## Brief:
Give back exactly the lines running from the line with "pinky dip: (500, 1240)" to the end of the entries, and only those lines.

## Material shown:
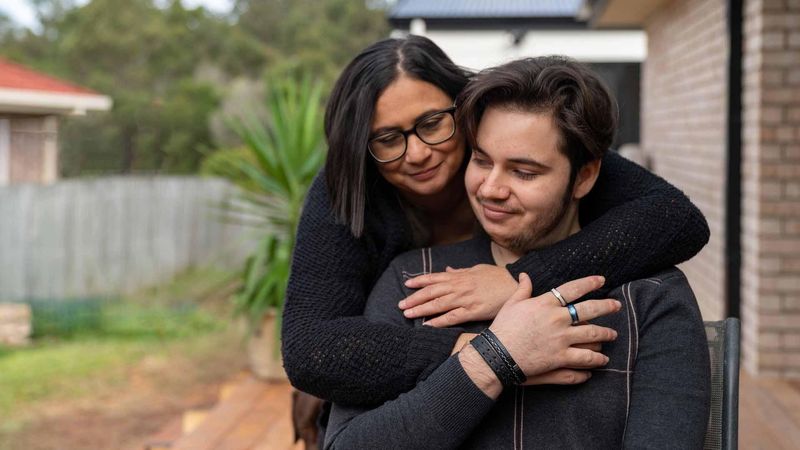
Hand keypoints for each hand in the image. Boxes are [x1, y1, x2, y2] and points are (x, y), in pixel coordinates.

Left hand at [400, 264, 517, 326]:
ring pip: (438, 304)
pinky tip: (428, 325)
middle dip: (414, 298)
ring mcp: (465, 299)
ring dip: (421, 310)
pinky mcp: (472, 311)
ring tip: (408, 314)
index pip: (434, 278)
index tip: (407, 284)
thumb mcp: (477, 269)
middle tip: (401, 304)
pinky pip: (452, 317)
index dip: (419, 281)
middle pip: (431, 292)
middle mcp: (459, 287)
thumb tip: (449, 270)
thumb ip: (462, 271)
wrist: (515, 284)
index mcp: (460, 276)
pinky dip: (438, 321)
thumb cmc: (498, 277)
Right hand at [490, 273, 620, 378]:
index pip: (572, 289)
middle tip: (617, 305)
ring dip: (606, 334)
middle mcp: (557, 319)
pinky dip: (596, 359)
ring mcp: (561, 339)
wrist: (497, 355)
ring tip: (613, 334)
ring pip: (592, 334)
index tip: (601, 280)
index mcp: (545, 303)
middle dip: (606, 306)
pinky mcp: (561, 358)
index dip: (589, 283)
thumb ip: (522, 289)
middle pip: (589, 309)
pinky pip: (585, 358)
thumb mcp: (511, 304)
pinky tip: (602, 359)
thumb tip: (525, 275)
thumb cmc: (502, 328)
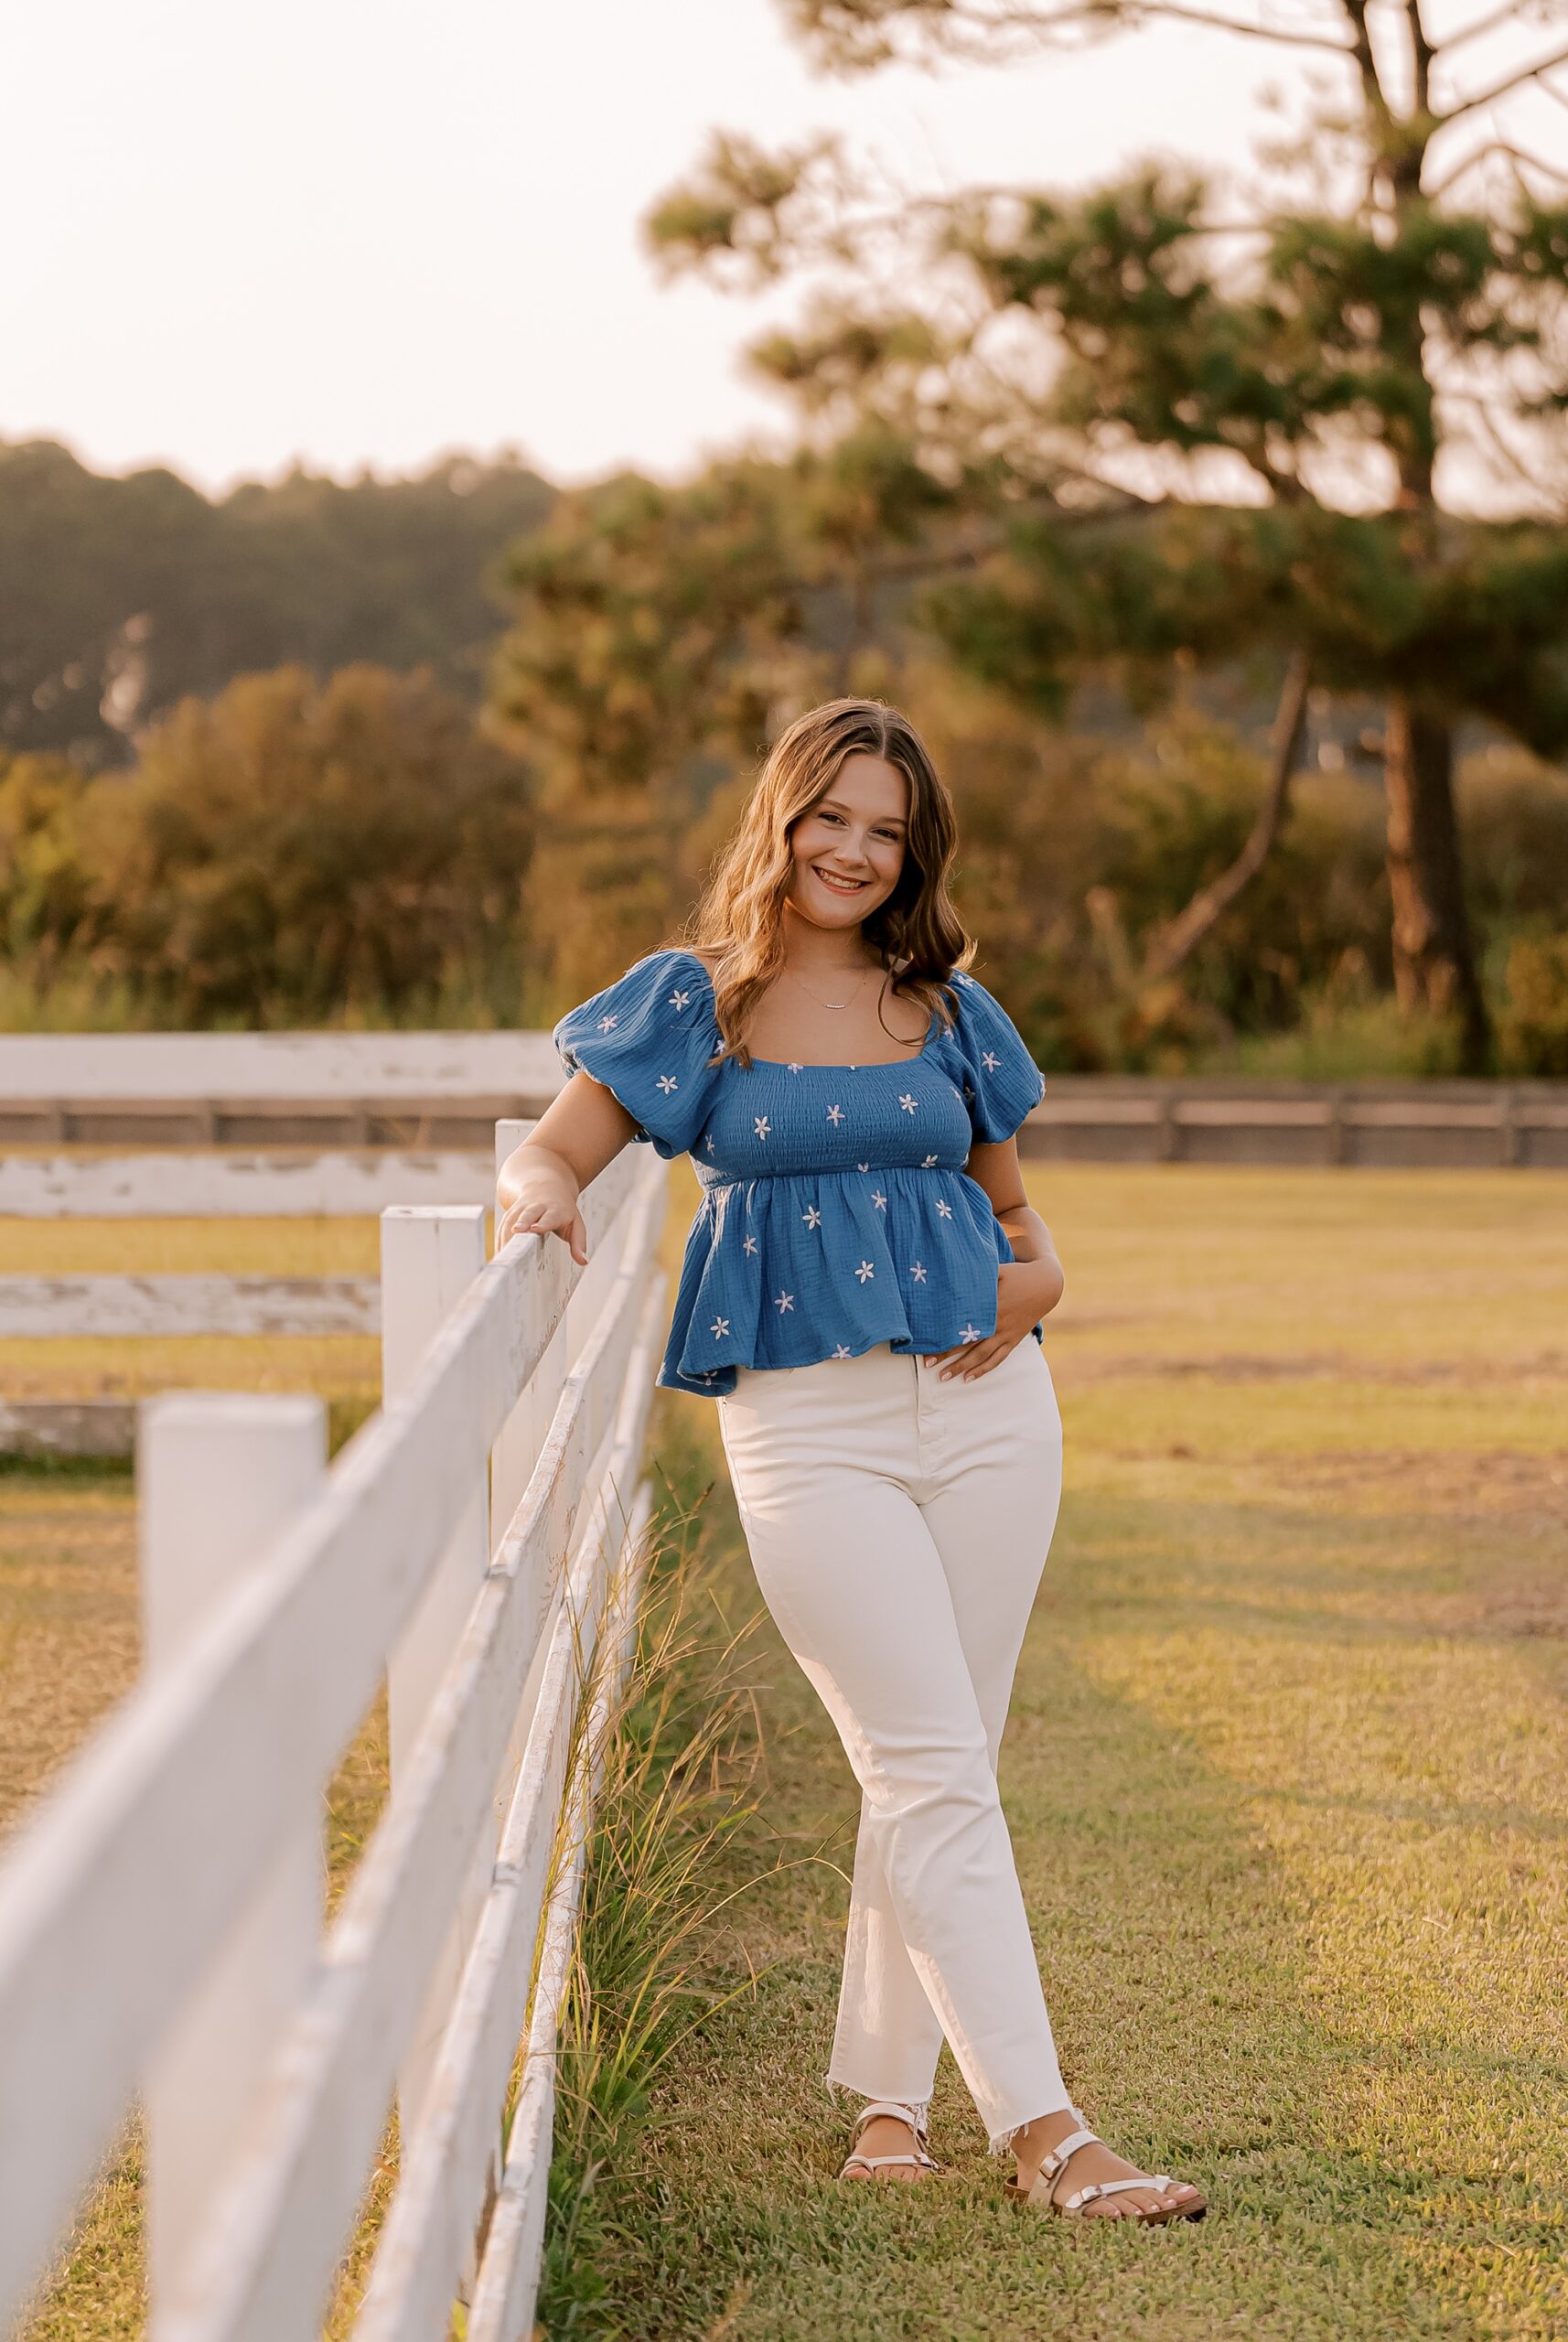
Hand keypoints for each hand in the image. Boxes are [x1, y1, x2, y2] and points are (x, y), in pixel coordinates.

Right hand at [496, 1187, 588, 1265]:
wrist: (545, 1185)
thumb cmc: (562, 1209)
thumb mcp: (575, 1223)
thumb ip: (578, 1242)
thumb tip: (583, 1261)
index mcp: (555, 1209)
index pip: (549, 1217)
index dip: (543, 1223)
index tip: (535, 1229)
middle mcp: (536, 1207)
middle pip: (527, 1214)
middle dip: (522, 1222)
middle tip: (516, 1231)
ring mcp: (521, 1209)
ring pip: (511, 1220)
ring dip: (506, 1234)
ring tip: (503, 1252)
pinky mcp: (510, 1214)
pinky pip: (503, 1226)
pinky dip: (500, 1240)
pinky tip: (499, 1255)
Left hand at [922, 1258, 1062, 1381]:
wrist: (1046, 1285)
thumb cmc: (1017, 1273)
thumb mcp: (997, 1269)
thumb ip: (977, 1275)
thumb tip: (953, 1273)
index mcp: (991, 1307)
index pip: (963, 1327)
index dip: (944, 1337)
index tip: (927, 1344)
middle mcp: (997, 1324)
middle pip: (968, 1345)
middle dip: (947, 1355)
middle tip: (927, 1365)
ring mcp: (1006, 1334)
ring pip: (981, 1356)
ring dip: (962, 1367)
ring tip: (944, 1377)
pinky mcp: (1013, 1340)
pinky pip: (998, 1359)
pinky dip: (984, 1369)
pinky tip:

## Response area:
pinky dip: (500, 1240)
pinky tip: (499, 1255)
Left hand at [922, 1258, 1062, 1381]:
wrist: (1046, 1285)
thumb cmc: (1017, 1273)
thumb mcp: (997, 1269)
thumb ip: (977, 1275)
thumb tip: (953, 1273)
index mcp: (991, 1307)
index pip: (963, 1327)
index dip: (944, 1337)
index tip: (927, 1344)
middle mcp: (997, 1324)
middle pip: (968, 1345)
middle dip: (947, 1355)
middle tip: (927, 1365)
ring mcp: (1006, 1334)
ring pip: (981, 1356)
ring dip: (962, 1367)
ring tip: (944, 1377)
pinky mcp: (1013, 1340)
pinky pip: (998, 1359)
pinky dip: (984, 1369)
pinky tip:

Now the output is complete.